E realizzo che non sto viaggiando verso la meta che avevo desiderato e che avevo scelto. La mia destinazione doveva essere da tutt’altra parte. Ci dev’essere stato un errore madornale, è ovvio che qualcosa è andato storto, molto storto. Il binario è a senso unico e quindi non c’è possibilità di ritorno.

Ed è a questo punto, tutte le mattine, che mi si raggela il sangue nelle vene. S’incrina la volta celeste, il sole si offusca e cielo diventa plumbeo. D’improvviso mi ritrovo sul torace un peso di una tonnellata che mi impedisce la respirazione. Mi sento avvolto sa una sostanza appiccicosa e puzzolente che mi impedisce i movimenti: dev’essere il mio destino.

Intanto il viaggio continua, deve continuare, anche se nella direzione sbagliata.

In fondo lo diceva Omar Kayyam: la vita è un viaggio …

L’Oceano

Da qualche giorno mi sto interrogando sulla natura di questo mio blog.

Oramai ha raggiunto la ragguardevole età di 18 mesi, un anno e mezzo.

Ricordo bene quando e perché nacque, in un momento di tempesta che fu foriera di catastrofico epilogo. Ne ho parlato a lungo.

Ma oggi? Cos’è il mio blog, questo blog a cui sono tanto affezionato?

E’ evidente che non è un luogo virtuale dove si scambiano opinioni o si condividono idee.

Non è neppure un sito sul quale si pubblicano documenti “artistici” quali racconti, fotografie, poesie, ecc..

E infine non è un diario ordinato sul quale sono riportati gli eventi che si susseguono nella mia vita.

E allora cos’è?

L’idea che mi sono fatto è che esso sia un viaggio, un viaggio molto particolare certo, ma pur sempre un viaggio.

O forse sarebbe più corretto definirlo una traversata.

In effetti assomiglia molto a una traversata, magari di qualcosa che potrebbe accostarsi a un oceano.

Dell’oceano ritrovo i momenti di mare calmo oppure i momenti di bonaccia nei quali nessun vento, neanche una piccolissima brezza, sospinge le vele.

Poi d’un tratto, senza alcun preavviso, giunge la tempesta. Violenta, fredda, spietata, che, agitando le acque e sferzando le vele le riduce in brandelli, e mette a serio rischio il prosieguo della navigazione.

A volte infuria per giorni o per settimane, tanto violenta quanto invisibile, poi improvvisamente, così come arriva, scompare, o meglio, si ritrae, si nasconde in agguato, pronta a ritornare più forte e più intensa.

Spesso, dopo una di queste tempeste, si vede volteggiare in alto un gabbiano.

Mi sorride.

Tanti prima di me hanno dovuto traversare quest’oceano, tanti dovranno farlo ancora.

Per fortuna, di tanto in tanto, si trova qualche approdo al quale si ci può rifocillare, riscaldare, asciugare, riparare i danni portati dalle tempeste.

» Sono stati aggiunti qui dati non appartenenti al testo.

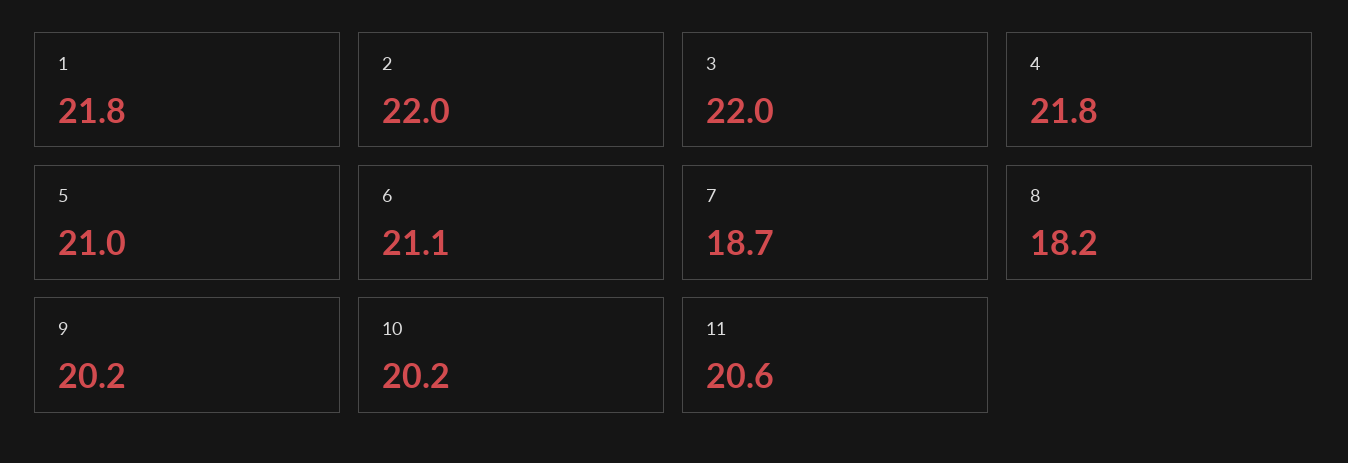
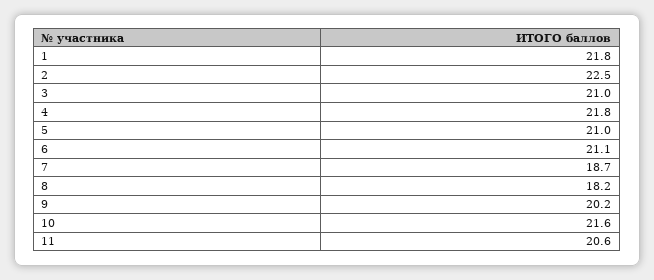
2: 22 -> 22.5
3: 22 -> 21
10: 20.2 -> 21.6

Purtroppo non si può rimanere a lungo al riparo.

Bisogna riprendere il mare per andare avanti.

Altre volte si incontrano, tra le onde, dei relitti, miseri resti di traversate fallite oppure può capitare di trovare dei superstiti di qualche naufragio.

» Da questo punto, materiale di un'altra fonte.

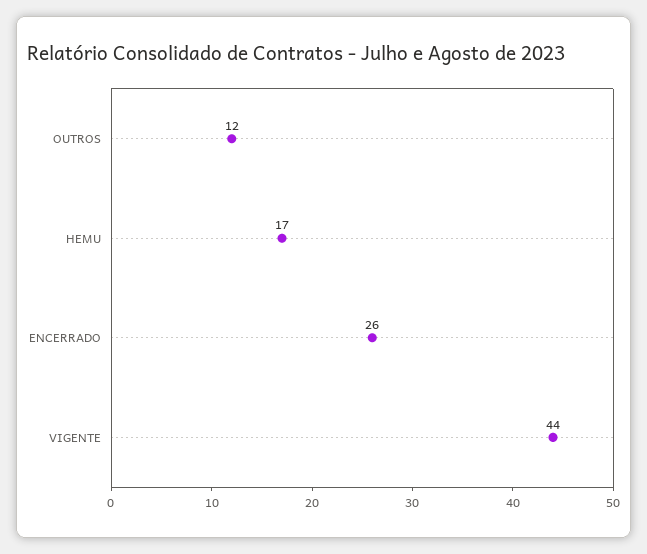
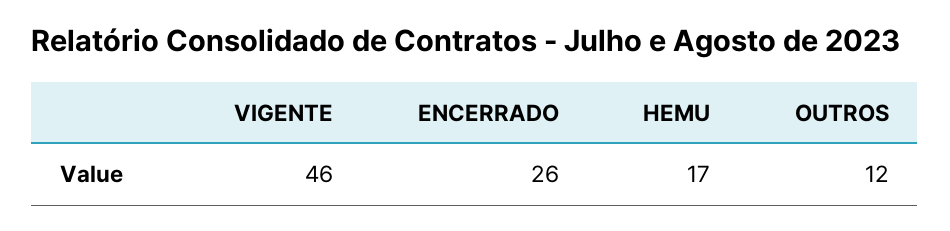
VIGENTE: 44 -> 46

Sono molto provati, ridotti allo stremo delle forze, pronti per annegare.

Si ci aiuta quando e come si può. Poi, arrivati al prossimo porto, ognuno per la sua strada. Non si può condividere “la Traversata” senza correre pericoli sempre maggiori.

Nelle notti serene, nelle quali le stelle fanno buona compagnia con la loro tenue e delicata luce, i pensieri si decantano, le idee trovano il loro posto naturale, dopo che per giorni e giorni sono state sballottate a destra e a manca. E dopo che si sono riordinate prendono di nuovo forma e consistenza, i pensieri si riorganizzano e prendono il posto delle emozioni che hanno occupato tutto lo spazio durante le tempeste.

Credo che questa sera sia una di queste, calma e serena dopo giorni, anzi settimane, di inarrestabile uragano.

Provato dalla stanchezza, deluso dalla privazione.

Ma sufficientemente lucido per interrogarmi, ancora una volta, su quale sia la vera meta di questo viaggio.